The increased beer sale in the first half of the year was offset by higher than normal packaging costs which potentially resulted in Heineken NV announcing missing market estimates in the period. However the profit growth forecast for the entire year of 2019 was not altered by the second-largest brewer of the world.

In 2019, there would be rise by a mid-single-digit percentage in the operating profit before one-offs, forecast the Dutch maker of Heineken, Europe’s best selling lager. That number saw a slight increase of 0.3 per cent in the first half of the current year.

A shift in consumer demand tastes to more expensive beers, higher prices and increased sales would help the company to benefit this year, Heineken said. However the company also simultaneously warned that there would be a mid-single-digit percentage rise over the year in the input and logistics costs.

The stocks of the company hit a record high of 104 euros on Friday but were down by 6.1 per cent at 96.82 euros. That made the stocks the weakest performer in the FTSEurofirst 300 index of leading European stocks. So far this year, the stocks have increased by 25 per cent.

There was an increase of 8.5 per cent in the input costs in the January to June for the company mainly because of the rising cost of aluminum that it uses for packaging.

The company’s hedges on aluminum had been less favorable than last year’s, the company’s Chief Financial Officer Laurence Debroux told the media.

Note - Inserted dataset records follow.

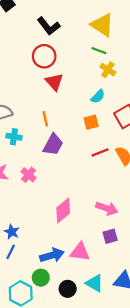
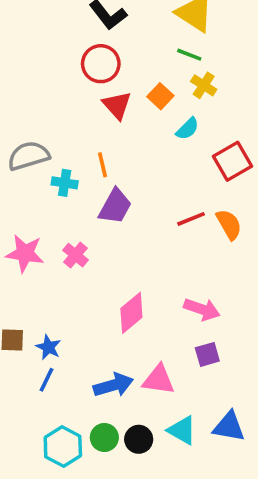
orange square: (91, 122) -> (160, 96), moved, turned -32
cyan cross: (14, 137) -> (65, 183), moved
green circle: (41, 278) -> (104, 437), moved

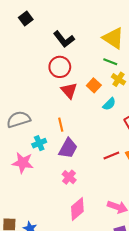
cyan cross: (65, 183) -> (39, 143), moved, turned -32
pink star: (25, 253) -> (23, 163), moved
pink cross: (75, 255) -> (69, 177), moved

The company has been forced to pay hard currency for raw and packaging material with, for example, a weaker Brazilian real, which has bit the company’s p[operations in the emerging markets operations.

The company has made investments in e-commerce and for upgrading its IT infrastructure as well as engaged in some sponsorship which were more skewed to the first half of the year and that resulted in an increase in costs for the company.

“If you look at the first half, the month of June was more difficult, mainly because of weather in a number of countries, but the underlying trend of the business is on track … and we’re expecting that to move into the second half,” Debroux said.

Barring Europe, the sale volume of beer rose in all of its markets during the first half of the current year. Its sale in Europe was hit by poor weather. The year to year sale volume also looks bad because of increased sale in the regions because of the hosting of the soccer World Cup.

In the first half of the year, the company missed analysts’ estimates of operating profit of 1.92 billion euros, according to IBES data from Refinitiv, as the company reported it achieved a 0.3 per cent growth in operating profit on a like-for-like basis which came at 1.78 billion euros or $1.98 billion.

“We knew the first half was going to be weaker than the second, but clearly the market hadn’t realized the scale of the pressures in the first,” said Trevor Stirling, beverage analyst at Bernstein Securities. “The business itself is in pretty good shape.”